My bike trip from Boston to NYC was ill-fated, which is sad, and I’m back home in NYC. But at least I get some days to catch up.
It took a pretty long time to make my bike road-worthy, so I didn’t leave Cambridge until after 10am. The directions to bike from there to here are dauntingly complicated, so my plan was to set my droid in navigation mode, and have it direct me the whole way. Until I discovered that navigation mode doesn’t do bikes. So my trip was punctuated fairly frequently by stops to check my phone or the 60 pages of instructions I’d printed out.
The first obstacle was a big “Walk for Vision” crowd (I can only assume they were there to fight vision) on the Storrow Drive bike path. But once I hit the open road, it was much easier to avoid hitting anything else. Even more so when I decided to stick to the major highways: MA-135 has a beautiful shoulder, and I took it all for myself.
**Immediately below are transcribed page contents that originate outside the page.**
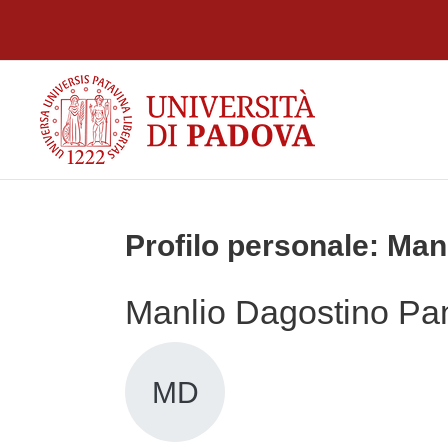
Vai al contenuto principale
Profilo personale: Ma
Manlio Dagostino Pa
MD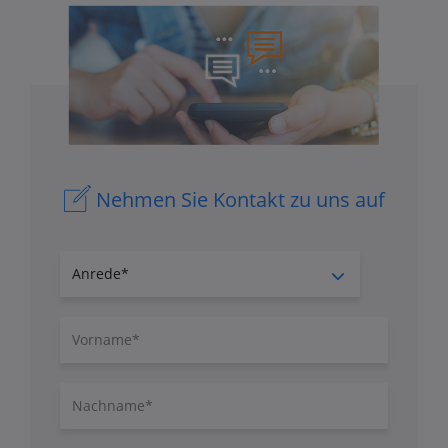
Nehmen Sie Kontakt zu uns auf
Anrede
Vorname
Nachname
My path went through West Newton, Wellesley (I stopped for lunch), Natick (which had a huge kid thing), and Hopkinton. Through all of this, I was chatting to myself nonstop– about what I saw, how I felt, how my helmet and seat felt, how I felt about how I felt, how I felt about thinking so much about how I felt, what it meant to be a man, etc. Flame had been helpful, but short of encouraging, and called me to tempt me back home with a car at 3pm. At that point I was torn: The mental struggle of being stuck with myself was powerful, but I was beat and there were so many hills, but I wanted to stick with it, but I felt bad that Flame had gotten a car, but I didn’t want to spend my weekend doing normal things, but I was pretty sure at that point that I wouldn’t be able to make it the whole way to NYC. I demurred at 3pm, biked, and then called her back around 5pm as the sun was setting, still vacillating.
When she didn’t answer, I prepared for the next phase of my journey: turning off MA-135 and into small-town New England, and finding a place to sleep. My phone told me that there were no places to sleep for 9 miles– but that the closest next one was in Whitinsville. So I went for it. And suddenly, with a goal just at the limit of my reach, the world looked different. The road was mine, the forest was gorgeous, the hills were all down-hill. As dark settled in, I had new concerns, but they weren’t about my standing as a human being.
I entered Whitinsville after dark. There were no people, no Halloween decorations, and the only stores open were an empty Subway and Dominoes. I walked my bike along dark roads to the B&B… And it was closed. No lights, no answers. As I walked back to town, I hailed a lonely soul on the road. “Do you know where I can find a hotel?” He laughed. “Not around here!”
So I called Flame to rescue me from myself, and spent the night in Cambridge. But the next day, my legs had never felt better. I thought they would be sore, but they were just a bit tense, like a cat’s ready to pounce. Apparently my body was all for the challenge, and I’m not sure what was against it.